Food safety is key in the kitchen | Newspaper
Culinary chef Steve Weiss’ associate dean of Blue Ridge Community and Technical College thought of a chef he worked with decades ago who was renowned for his beautiful and delicate works, works pleasing to the eye but not always to the taste buds.
It was from this chef that Weiss learned many lessons, one about tasting food throughout the cooking process. These lessons then turned into even more lessons, which he now passes on to his students.
âTasting your food throughout the cooking process is definitely something that needs to be done. You want it to be as good as anything you want, something you would serve your mom, your loved ones, âWeiss said. “But beyond the looks and the taste, it has to be safe.”
If cooking is a balancing act between taste and presentation, nothing else matters if the safety aspect is not there.
âIt’s funny because I tell my students all the time, ‘By law, restaurants have to do one thing. They don’t have to provide food that looks good, and they don’t have to provide food that tastes good. But by law, food must be safe, âWeiss said.

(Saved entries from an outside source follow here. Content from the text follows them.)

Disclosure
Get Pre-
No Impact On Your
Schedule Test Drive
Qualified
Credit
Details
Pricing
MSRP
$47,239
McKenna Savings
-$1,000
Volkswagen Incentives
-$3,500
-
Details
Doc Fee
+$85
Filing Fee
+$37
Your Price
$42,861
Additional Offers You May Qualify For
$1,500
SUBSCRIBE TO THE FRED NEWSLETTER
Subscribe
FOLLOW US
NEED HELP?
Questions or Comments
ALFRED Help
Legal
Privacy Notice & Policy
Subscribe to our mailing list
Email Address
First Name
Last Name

The chef said a large amount of cross-contamination can occur in the kitchen, especially during the holidays when home cooks prepare meals for larger gatherings. Some examples of cross-contamination he gave were cutting up crude protein on a surface which is then used for the preparation of another food and thawing a ham or turkey, any animal product overnight. at room temperature.
Weiss said three days is the time it takes to thaw a large animal product in the refrigerator, the safe way to prepare the protein.
âIt is very important to make sure that your food is safe and stays safe,â Weiss said. “
A lot of the illnesses you experience while on vacation could possibly be attributed to foodborne illness due to lack of fit, lack of heating, or just improper handling of the product.